Human pose keypoint data
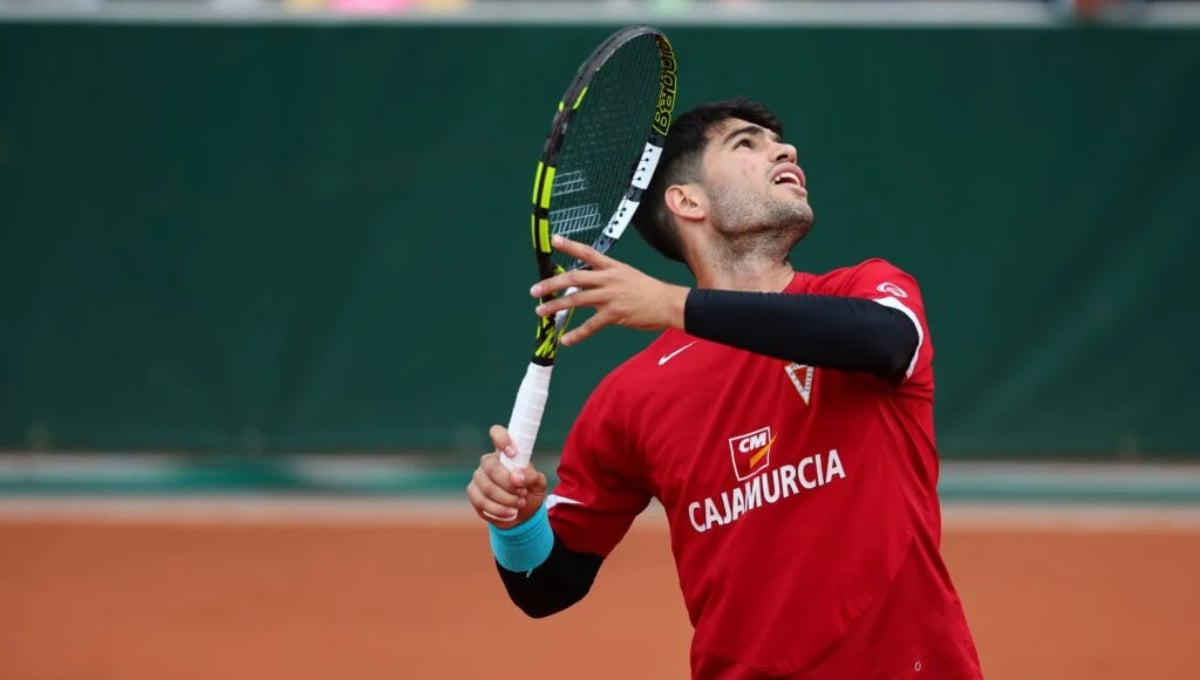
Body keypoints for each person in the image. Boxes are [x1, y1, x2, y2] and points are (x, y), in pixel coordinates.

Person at [466, 98, 983, 679]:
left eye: (779, 143)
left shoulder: (863, 292)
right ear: (687, 202)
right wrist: (516, 523)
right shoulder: (629, 399)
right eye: (746, 144)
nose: (784, 150)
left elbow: (887, 342)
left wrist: (672, 304)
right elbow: (548, 587)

» TASK TO COMPLETE: Write out each record exactly as shown, but not its pictures.

» REPLY:
Body keypoints for each person in the image. Boxes are [x1, y1, x2, y2] and points are (x, y), in pixel coordinates.

Person at [466, 98, 983, 679]:
left eye: (779, 143)
left shoulder: (863, 292)
right ear: (687, 202)
right wrist: (516, 523)
right shoulder: (629, 399)
right eye: (746, 144)
nose: (784, 150)
left elbow: (887, 342)
left wrist: (672, 304)
right elbow: (548, 587)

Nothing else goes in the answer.